CFO: DirecTV Better Than Netflix — in Latin America14 Sep, 2012 By: Erik Gruenwedel
CFO Pat Doyle tells investor group No.1 satellite TV operator would be interested in merging with No. 2 Dish Network
With more than 9 million subscribers in Latin America generating $224 million in operating profit during its most recent fiscal period, DirecTV believes its satellite TV service and nascent on-demand movie platforms trump Netflix entry into the market, CFO Pat Doyle told an investor group.
Speaking Sept. 13 at the Bank of America–Merrill Lynch Communications, Media & Entertainment Conference in Beverly Hills, Calif., Doyle said Netflix’s troubles with broadband infrastructure, credit card payments and other issues in Latin America underscore the challenges of the region.
Netflix recently revealed reaching 1 million subs in Latin America — a tally that trails its service in Canada and matches the subscription video-on-demand pioneer’s most-recent foray into the United Kingdom and Ireland in January.
Doyle called Netflix a “non-event” thus far in regards to being a viable competitor to satellite TV in Latin America.
“With the relationships we have with local content owners, [our CEO] feels like we have a much better product than Netflix has right now,” Doyle said, adding that the dearth of broadband penetration in the region won’t be solved in the near term.
The CFO said DirecTV has superior content license deals with studios and local media holders — a reality he said stymies outside competitors even as strong as Netflix — from entering the market.
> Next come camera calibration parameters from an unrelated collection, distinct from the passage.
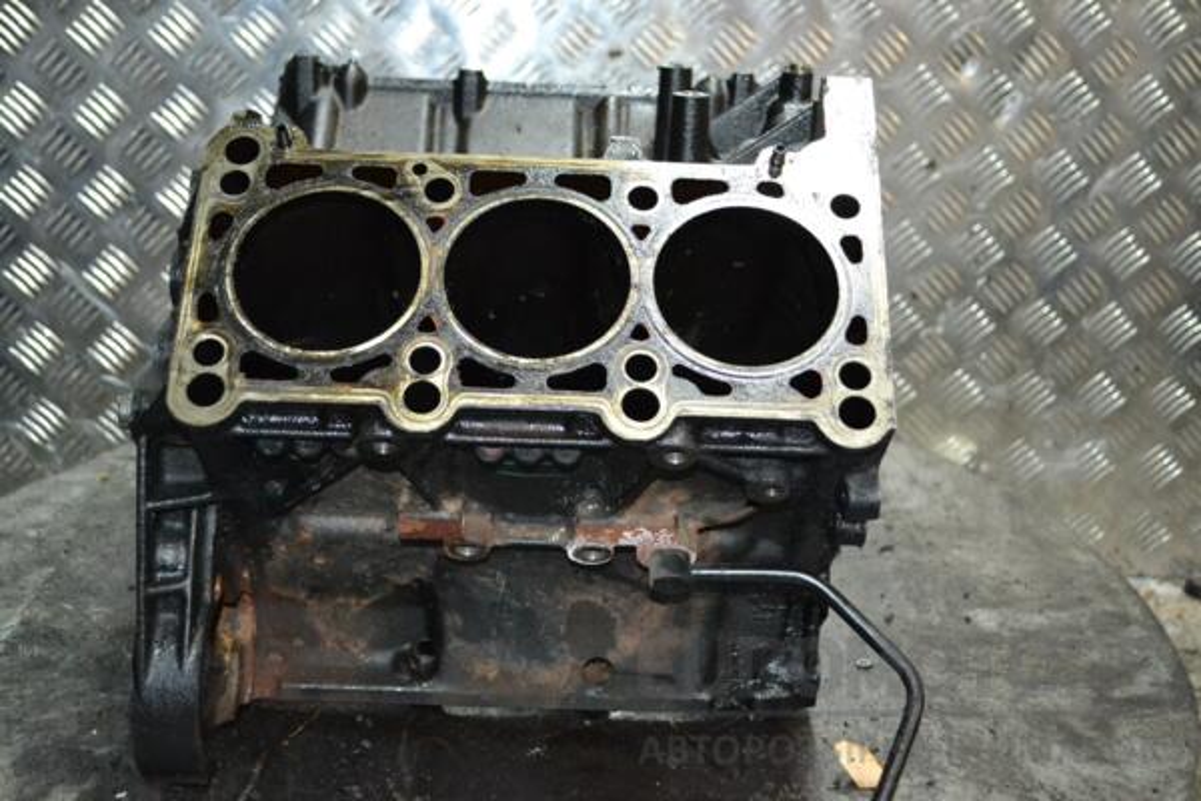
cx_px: 600
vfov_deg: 29.9
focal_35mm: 45
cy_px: 400
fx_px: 1501
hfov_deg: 43.6
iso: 2800
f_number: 4.5
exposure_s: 1/60
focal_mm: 30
DirecTV also recently launched an on-demand movie service that allows subs the ability to watch new releases via satellite or over the Internet.
Indeed, while the average monthly revenue per Latin America subscriber for DirecTV tops $57 compared to around $8 for Netflix, DirecTV offers lower cost bundles of TV programming, sports and movies in Spanish priced from $4.99 a month. Netflix does not carry live sports programming.
“We don’t feel like [Netflix] would be a threat, even if they had gotten off to a good start and had great content,” Doyle said.
Meanwhile, the CFO said DirecTV would be willing to consider a merger with No. 2 satellite operator Dish Network if the regulatory environment was conducive. Dish chairman Charlie Ergen had floated the idea if the Federal Communications Commission approved the proposed merger between AT&T and T-Mobile. The FCC denied that merger.
“We were certainly hoping for some clarity on the AT&T-T-Mobile deal,” Doyle said. “Obviously, we didn’t get the clarity that we were looking for.”
He said there is a lot of value to the consumer and corporate synergies of a combination between Dish and DirecTV. Both companies have primarily focused on delivering multichannel video content to subs, with DirecTV co-opting with Verizon’s FiOS TV and AT&T’s U-verse for telecommunications subs.
Indeed, about 3 million DirecTV households have broadband connectivity through a third party, with 4 million projected by 2013, Doyle said, adding that the service is comfortable using somebody else’s pipe for its customers’ high-speed Internet needs.
“We’ll see how the elections turn out and if that changes people’s views [regarding a merger],” Doyle said. “That’s a combination that would be good for the consumer and should get done. We would be interested in that opportunity if it was achievable.”